Objective => Update the entries below by changing every "common name" to "everyday name" and keeping everything else the same, and leave the pictures out of your answer.

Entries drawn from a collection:
□ □ □ □ □
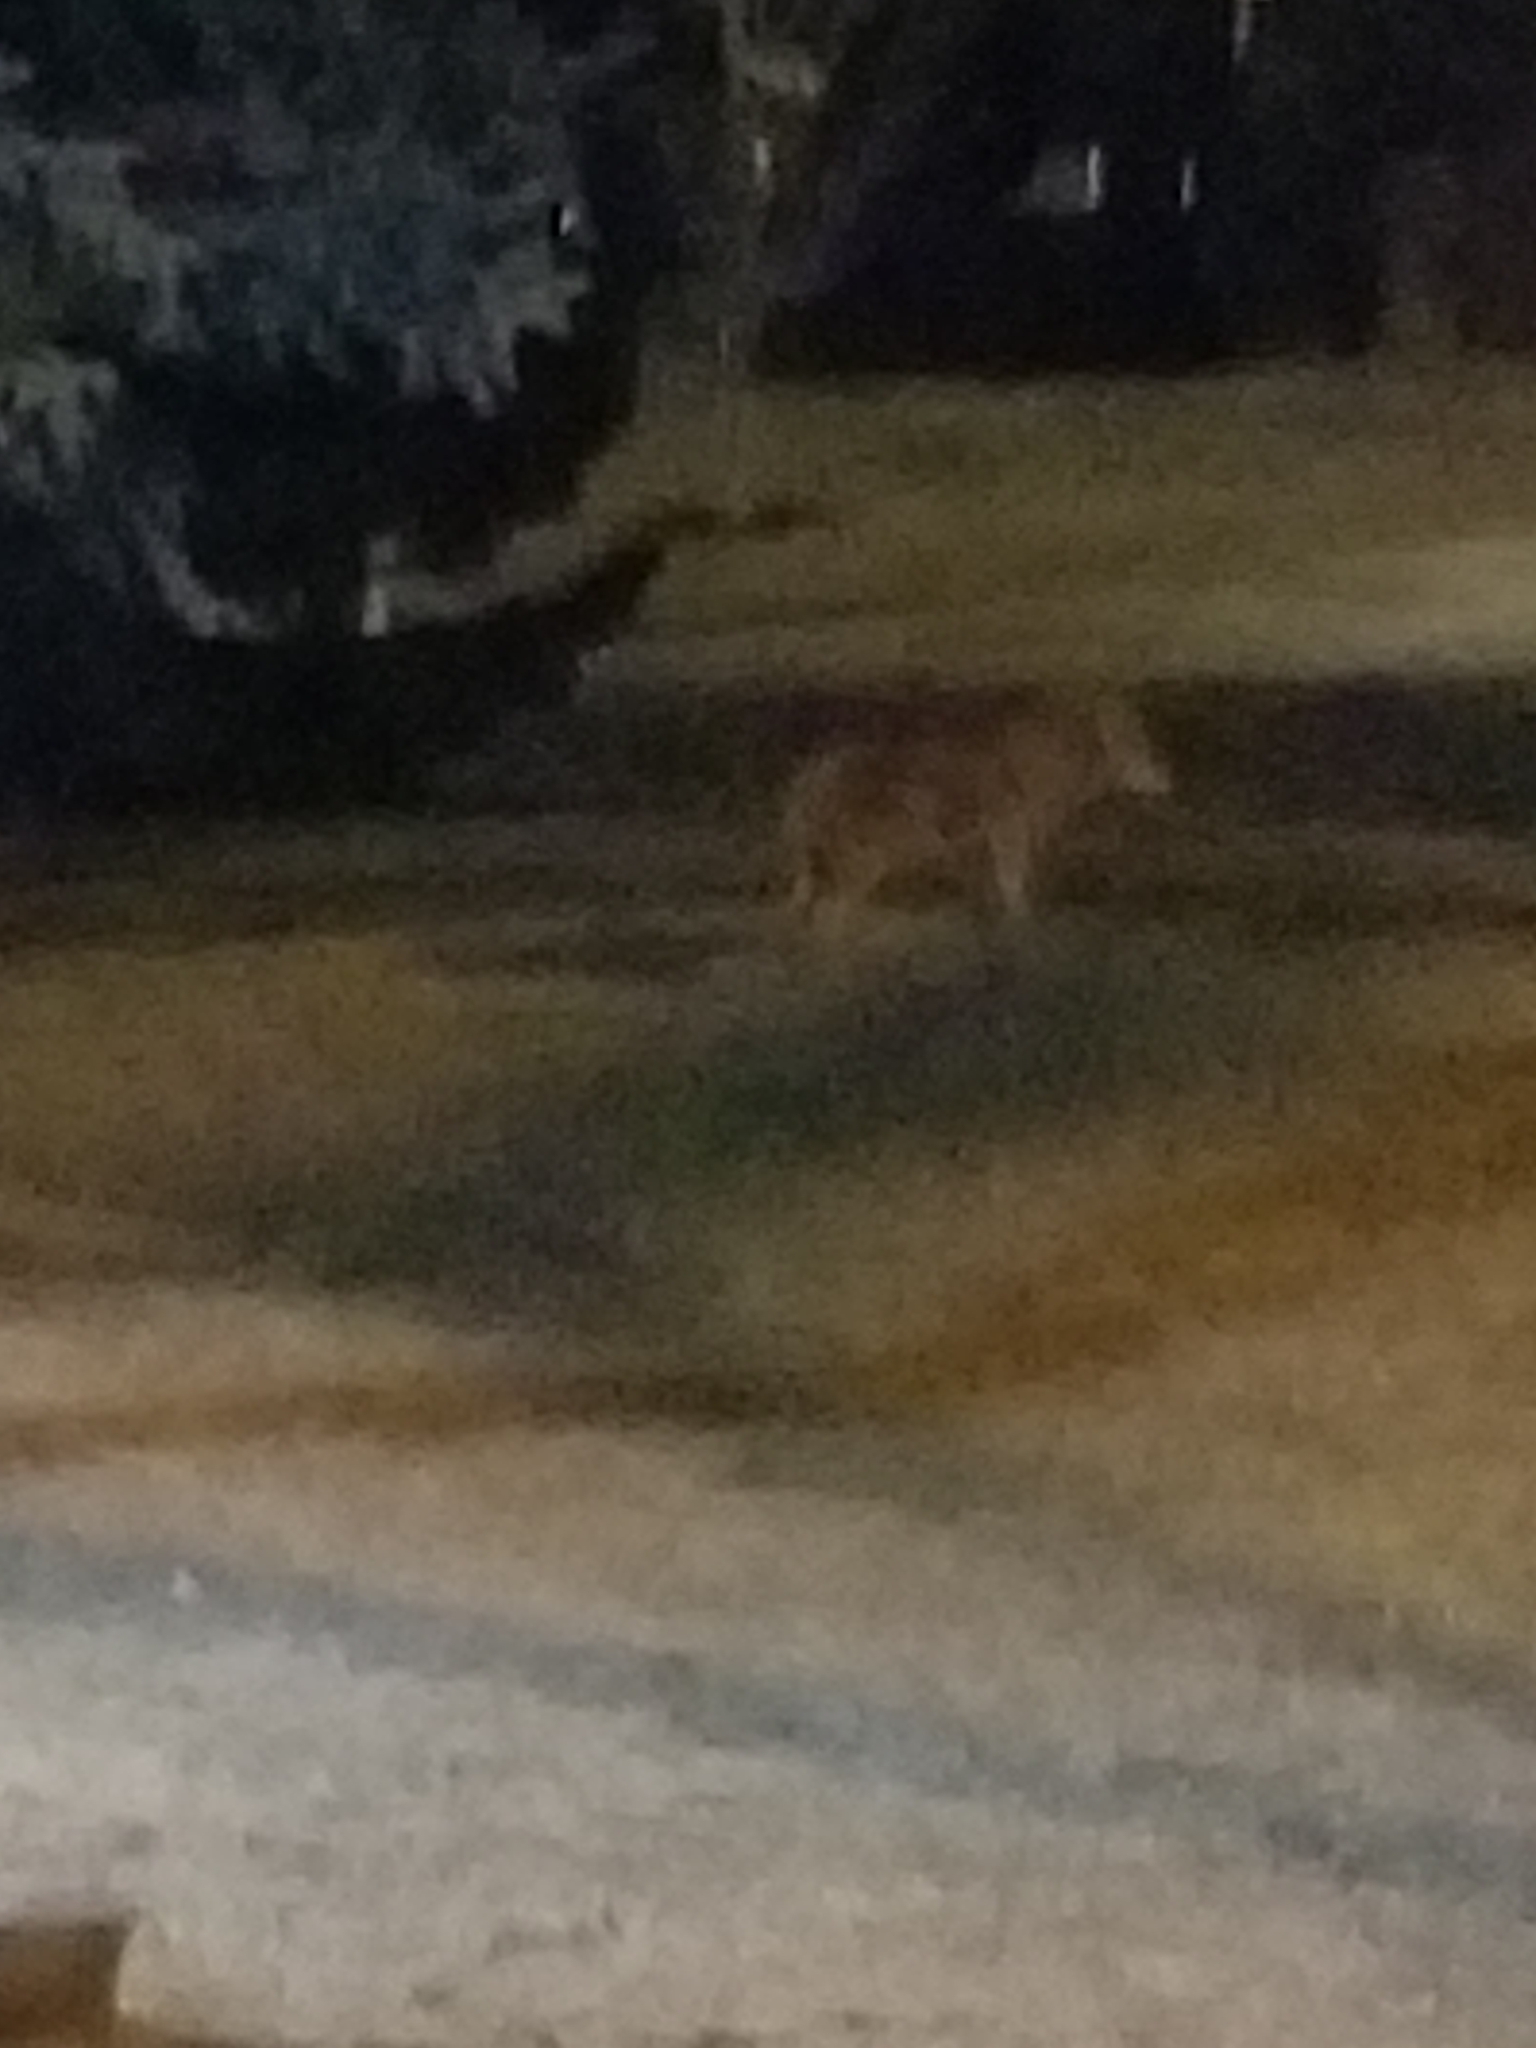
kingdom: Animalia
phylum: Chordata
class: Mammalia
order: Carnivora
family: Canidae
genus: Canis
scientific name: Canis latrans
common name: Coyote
□ □ □ □ □
Response for this exercise =>
kingdom: Animalia
phylum: Chordata
class: Mammalia
order: Carnivora
family: Canidae
genus: Canis
scientific name: Canis latrans
everyday name: Coyote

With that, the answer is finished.